Voices
Q&A with Dysmus Kisilu, 2022 Pritzker Genius Award winner
Kenyan entrepreneur Dysmus Kisilu and his company, Solar Freeze, won the 2022 Pritzker Emerging Environmental Genius Award for reducing food waste and increasing small farms’ profits with zero-emission solar cooling units that preserve crops.
Kisilu will again visit UCLA on Thursday, October 26, when we’ll announce this year’s Pritzker Award winner from three finalists. We recently discussed his work in the past year and what’s next for Solar Freeze.
The last time we saw you it was time for celebration — you won the $100,000 top prize for the Pritzker Award. How have things been going for Solar Freeze since then?
Kisilu: My work has been going well at Solar Freeze. Winning the Pritzker Award was huge — it gave us a lot of limelight, especially among our peers. We built a lot of new connections. The government of Kenya is now more interested in how they can work with Solar Freeze to implement a business-to-government project, and that was a result of them learning about our work and seeing the recognitions from the Pritzker Award.

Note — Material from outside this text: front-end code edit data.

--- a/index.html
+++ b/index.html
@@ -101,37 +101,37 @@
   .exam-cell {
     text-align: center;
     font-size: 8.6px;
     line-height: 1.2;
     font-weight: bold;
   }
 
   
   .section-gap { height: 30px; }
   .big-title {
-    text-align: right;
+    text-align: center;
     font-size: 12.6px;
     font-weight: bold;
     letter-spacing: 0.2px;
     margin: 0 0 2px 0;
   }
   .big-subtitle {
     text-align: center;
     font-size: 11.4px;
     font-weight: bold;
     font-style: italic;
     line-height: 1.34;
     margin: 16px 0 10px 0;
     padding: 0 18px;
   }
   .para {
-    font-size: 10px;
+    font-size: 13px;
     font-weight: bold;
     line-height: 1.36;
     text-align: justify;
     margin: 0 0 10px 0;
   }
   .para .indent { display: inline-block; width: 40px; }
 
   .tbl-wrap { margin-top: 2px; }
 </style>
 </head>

The last time we were at UCLA, we were serving at least 3,000 small-scale farmers. We’ve now doubled that number to more than 6,500. So that’s been amazing. We’re also seeing the impact that we’re having in helping farmers reduce food waste while increasing their income. Last year, they were making at least an average of $150 U.S. dollars in a month. Because of our intervention, they’re now making at least $260 U.S. dollars. That’s big for us, but we still see a huge need for more impact that Solar Freeze must implement in these communities.

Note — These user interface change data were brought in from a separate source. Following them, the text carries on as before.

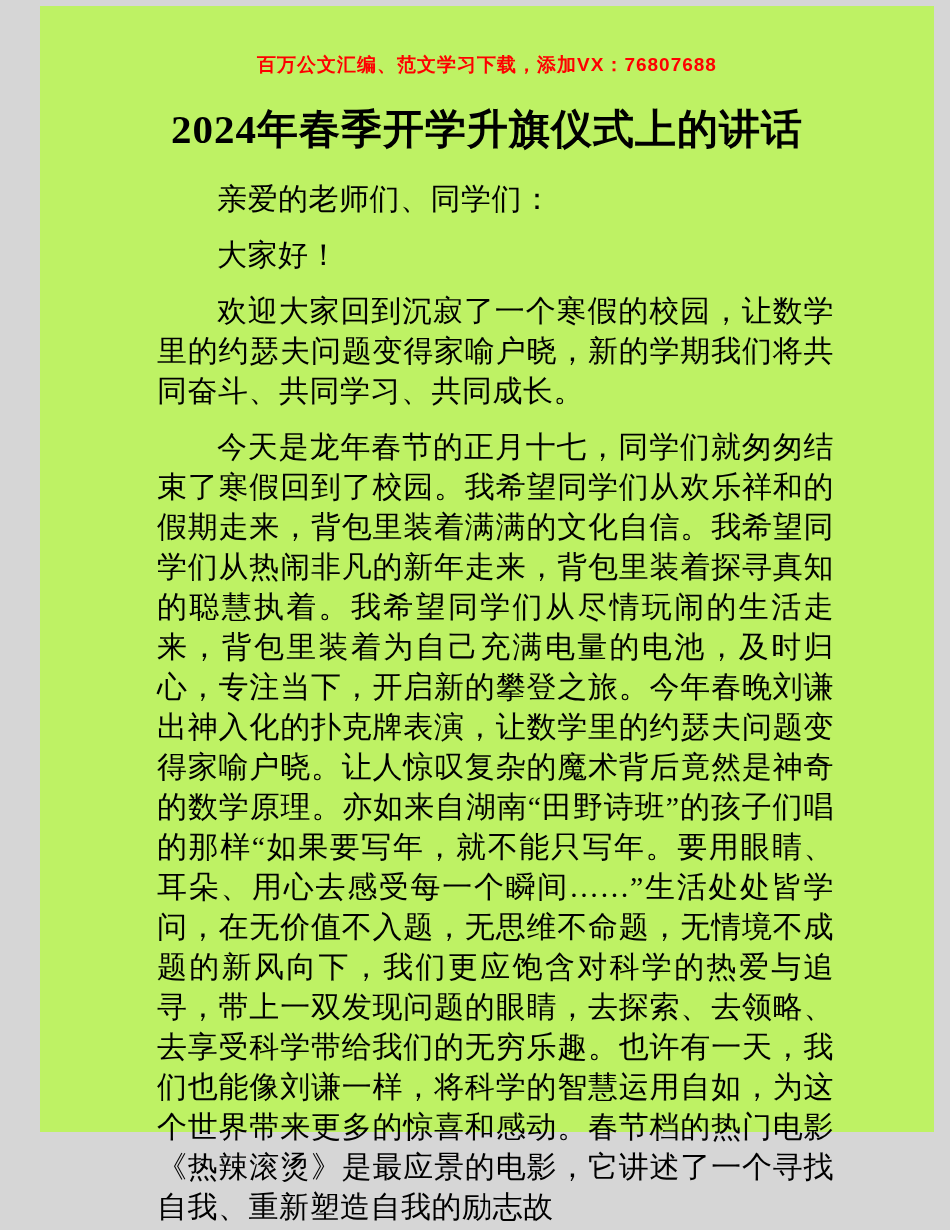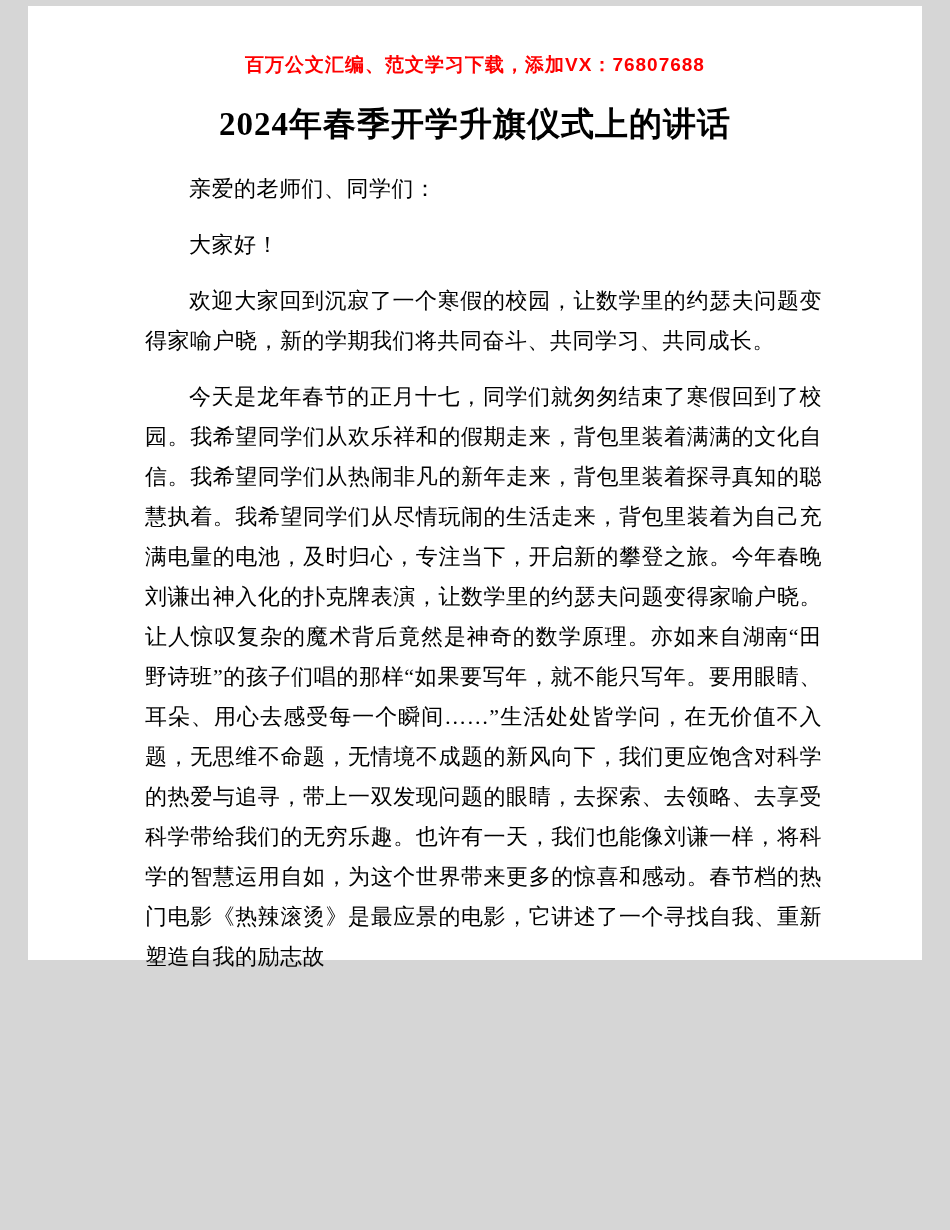--- a/index.html
+++ b/index.html
@@ -9,49 +9,49 @@
   body {
     width: 950px;
     height: 1230px;
     background: #d6d6d6;
     position: relative;
     overflow: hidden;
     font-family: "Liberation Serif", "DejaVu Serif", serif;
   }
   .page {
     position: absolute;
-    left: 28px;
+    left: 40px;
     top: 6px;
     width: 894px;
-    height: 954px;
-    background: #ffffff;
+    height: 1126px;
+    background: #bef264;
     box-sizing: border-box;
   }
   .promo {
     margin-top: 46px;
     text-align: center;
     font-size: 19px;
     font-weight: bold;
     letter-spacing: 1px;
     font-family: "Liberation Sans", "DejaVu Sans", sans-serif;
   }
   .doc-title {
     margin: 24px 0 0 0;
     text-align: center;
-    font-size: 33px;
+    font-size: 41px;
     font-weight: bold;
     color: #000000;
     letter-spacing: 1px;
   }
   .doc-body {
     padding: 22px 100px 0 117px;
   }
   .para {
     margin: 0 0 16px 0;
-    font-size: 22px;
+    font-size: 30px;
     line-height: 40px;
     color: #000000;
     text-align: justify;
     text-indent: 2em;
     letter-spacing: 0.5px;
     word-break: break-all;
   }
 </style>
 </head>
 <body>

Have you been seeing any emerging environmental challenges?
Last year was a very interesting year for Kenya, where we had the worst drought in 60 years — longer ago than even the previous generation can remember. I think that’s mainly a result of climate change and what it has done. In communities where most livelihoods are dependent on farming, their lives were really devastated. A lot of them lost their crops, they lost livestock. That was really eye opening for me, and it made me think about what other solutions can be implemented in terms of water harvesting techniques and storage for the long term.
This year, we are going to experience an El Niño season — the opposite of what happened last year. It’s going to be super flooded, and a lot of communities are not prepared for it. Harvesting methods and stuff like that is going to be different. We’ll be seeing the polar opposites of what climate change can do within a period of one year; we have just come from the worst drought and then now we are heading to one of the rainiest seasons that we have experienced in a long time.

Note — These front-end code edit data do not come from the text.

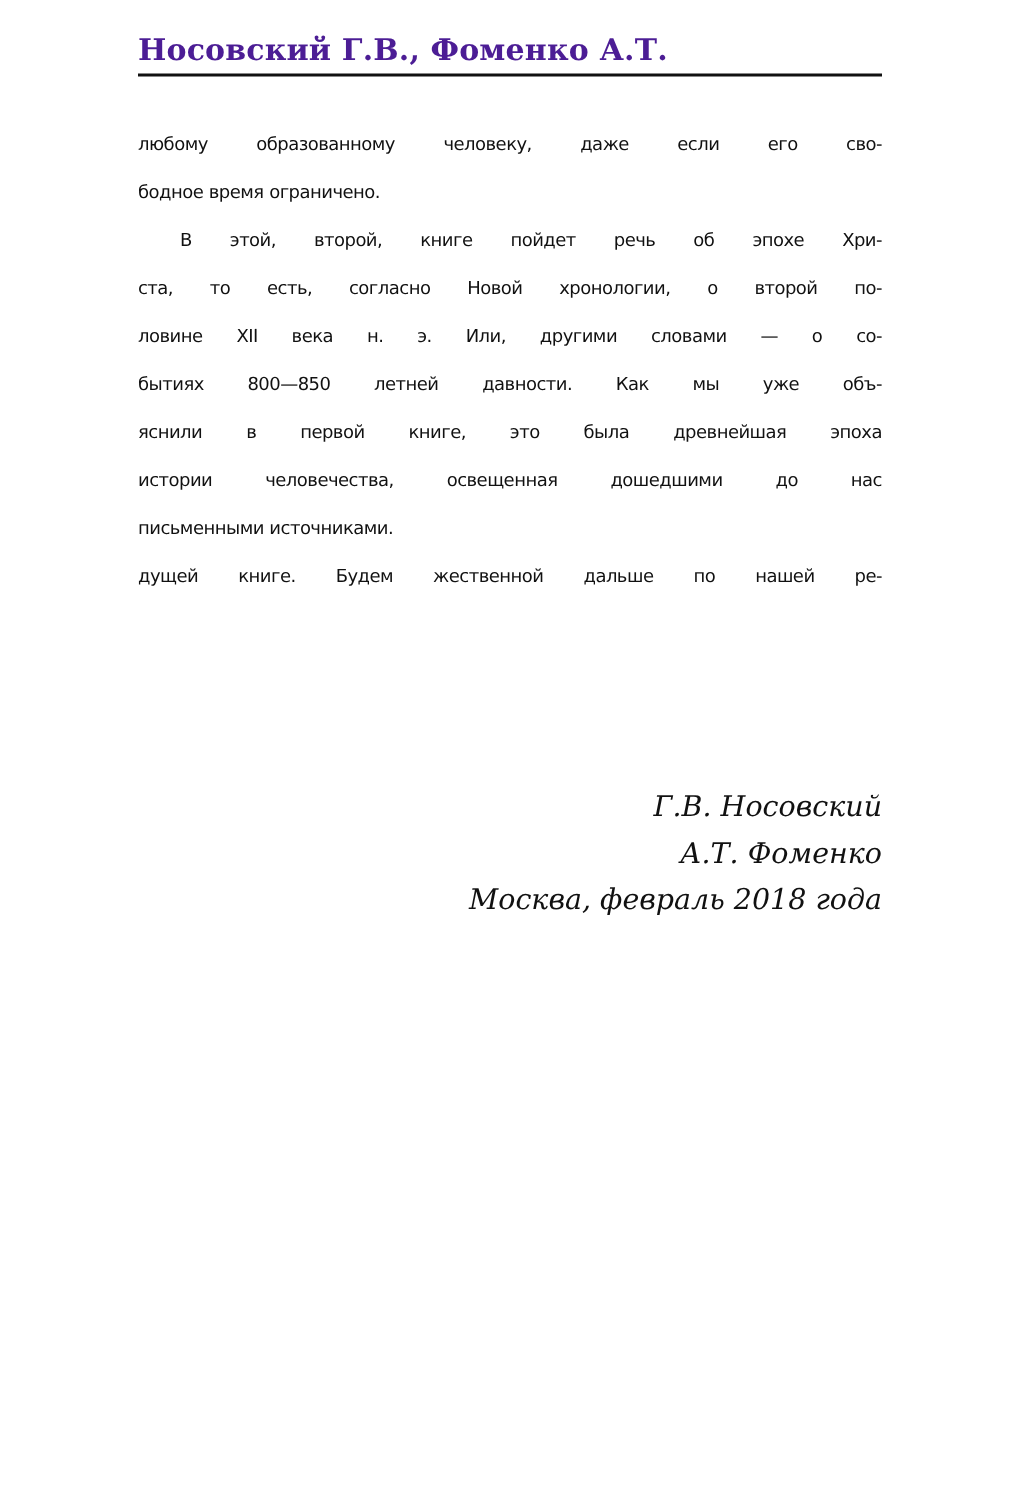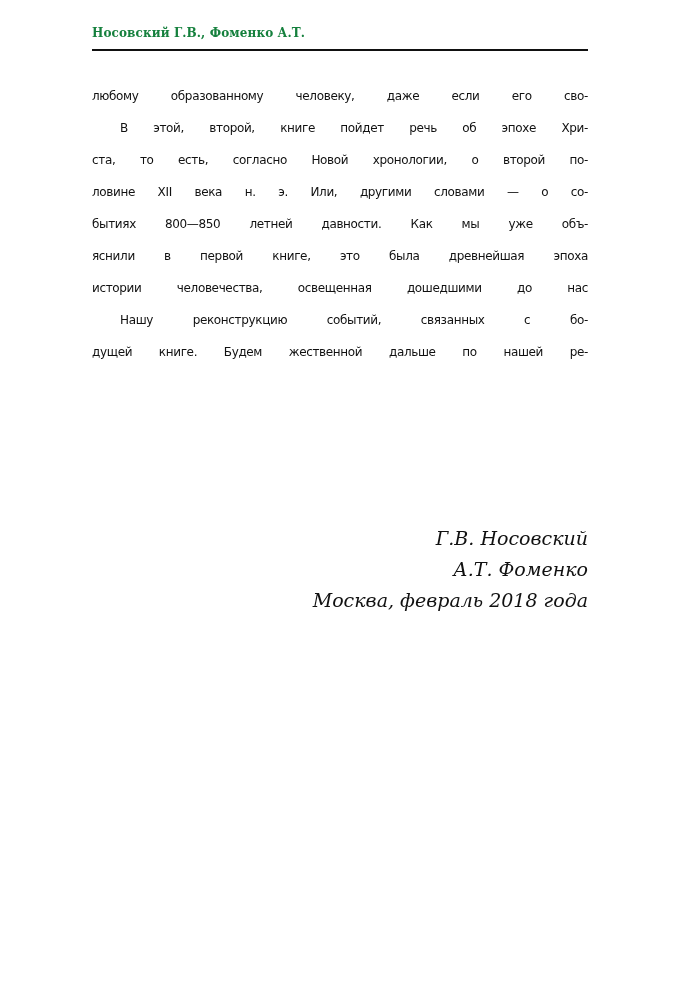--- a/index.html
+++ b/index.html
@@ -21,24 +21,24 @@
       top: 0;
       width: 496px;
     }
     .running-head {
       position: absolute;
       left: 0;
       top: 22px;
       width: 496px;
       font-family: "DejaVu Serif", serif;
       font-weight: bold;
-      font-size: 12px;
+      font-size: 20px;
       letter-spacing: 0.1px;
       line-height: 22px;
-      color: #15803d;
+      color: #4c1d95;
     }
     .head-rule {
       position: absolute;
       left: 0;
       top: 49px;
       width: 496px;
       height: 0;
       border-top: 2px solid #111;
     }
     .body-text {
@@ -87,31 +87,32 @@
 </head>
 <body>
 
 <div class="page">
   <div class="running-head">Носовский Г.В., Фоменко А.Т.</div>
   <div class="head-rule"></div>
 
   <div class="body-text">
     <p class="para">
       <span class="line">любому образованному человеку, даже если его сво-</span>
+      <span class="line last">бодное время ограничено.</span>
     </p>
     <p class="para">
       <span class="line" style="padding-left:28px">В этой, второй, книге пойдет речь об эпохе Хри-</span>
       <span class="line">ста, то есть, согласно Новой хронологии, о второй по-</span>
       <span class="line">ловине XII века н. э. Или, другими словами — о со-</span>
       <span class="line">бытиях 800—850 летней давности. Как мы уже объ-</span>
       <span class="line">яснили в первой книге, это была древнейшая эпоха</span>
       <span class="line">истории человечества, освещенная дошедшими до нас</span>
+      <span class="line last">письменными источниками.</span>
     </p>
     <p class="para">
-      <span class="line" style="padding-left:28px">Нашу реконструкцию событий, связанных с бо-</span>
       <span class="line">дущей книге. Будем жественной дальше по нашей ре-</span>
     </p>
   </div>
 
   <div class="signature">
     <div>Г.В. Носовский</div>
     <div>А.Т. Фоменко</div>
     <div>Москва, февраль 2018 года</div>
   </div>
 </div>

What do you think about the challenges facing emerging environmental actors like this year’s Pritzker Award finalists?
The big question right now, especially in my region, is “how can organizations that are making grassroots impact get that opportunity to work with large organizations that will support them in terms of funding?” We work in marginalized areas with poor access to the internet, but the work organizations are doing is impactful. I appreciate the fact that the Pritzker Award found us, but the challenge is that there a lot of very good organizations in the same position. How can they get those chances to get limelight that leads them to the next opportunity? This year’s finalists have done a lot of tremendous work, and the fact that they are the spotlighted means somebody is seeing them.
What’s next for you and Solar Freeze over the next five years?
We are looking at how to scale up our work. We’re looking at partnerships — if we partner with more local farmer cooperatives, we can help them increase their storage. In the next five years, at least 1 million small scale farmers within Kenya or East Africa will be directly impacted by Solar Freeze. We know through partnerships with local farmer cooperatives that are they’re facing worsening effects of climate change.
So we are targeting to scale deeper in Kenya. And our work has already started getting attention, not only in Kenya, but across the regions from other countries such as Tanzania, Uganda, and even as far as Somalia. We’re thinking about how we can get to those countries, because they face the same challenge of poor service, crop losses, and lack of access to preservation and cooling technology that is cheap and sustainable.